Pikselimiz Arttıkça Samimiyetimiz Azaldı
Seni tanıyorum dostum!
Senin adın cep telefonu.
Sen ilk üretildiğinde ne masum şeydin
öyle, ne ihtiyacı yöneliktin
(ki hala öylesin ama abarttın)
Boyutun gitgide küçüldü, inceldin.
Tıpkı şişko bi kadın gibiydin eskiden ama sonra zayıflamayı tercih ettin ve fit
bi hale geldin.
Ne mutlu sana!
Tuşların kayboldu bir ara,
parmağımızı kaydırdık üzerinde.
Bir bakıma da adeta yıllar geçtikçe
eskiyeceğine daha da gençleştin sen.
Neler neler gelmedi ki!
Antenin gitti,
bataryan büyüdü, şarkılar,videolar,resimler…. Kaliten arttı senin dostum!
Ekranın büyüdü
hayvan gibi oldun.
Adama benzedin be!
Uygulamalar seni şişirdi,
godomanlaştın sanki sen.
Hafızan arttı, RAM geldi. Nice
firmaların pabucu dama atıldı da ağlayan olmadı.

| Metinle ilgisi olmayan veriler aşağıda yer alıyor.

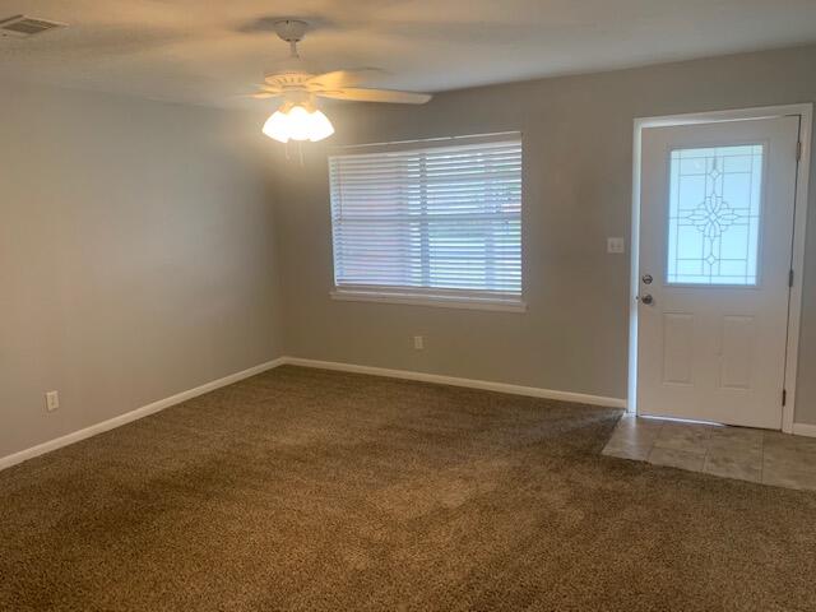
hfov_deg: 67.3
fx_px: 613
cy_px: 306
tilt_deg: -9.3
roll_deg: +2.0
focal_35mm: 26
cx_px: 408
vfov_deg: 53.1
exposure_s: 1/60
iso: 100
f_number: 1.8
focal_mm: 4.25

Megapikselin arttıkça samimiyetimiz azaldı.
Daha daha…. Ne özelliklerin varda
buraya sığdıramıyorum seni.
Ekranın büyüdü de bir aklımdaki takoz
büyümedi işte.
Yalnızlığımızı sen de iyi giderdin
be!
‘O’ ndan gelmeyen mesajı ne çok beklerdim… ki hala bekliyorum.
Ekranına az bakmadım hani.
Mesaj gelmemesini avutmak için az
takvime girmişliğim yoktur hani (takvim, kronometre…)
Operatör mesajıyla hop oturup hop
kalkmışlığım vardır.
Psikolojim bozuktu anlayacağın, bir
tek operatör unutmuyordu beni.
Kontörüm eksilerde bile olsa hala
bilmem kaç kontör yükleyin şu kadar konuşun mesajı az gelmemiştir hani.
Operatörleri zengin etmişliğim vardır
be dostum!
Bilmem kaç bin smsler işte, biterdi
hep.
Senin adın cep telefonu dostum!
Sen o’sun.
Sen yalnızlıksın.
Sen iletişim eksikliğisin.
Örneklerin saçılıyor güzel hayatıma.
Yazmasam günah olur.
Selfie’yi de sen icat ettin. Ne salak
yüzleri çektin.
Ne meşhurlar ettin sen bilmem kaç
piksellik yerde.
Artık muhabbet etmek için
birbirimizin yüzüne bakmıyoruz biliyor musun?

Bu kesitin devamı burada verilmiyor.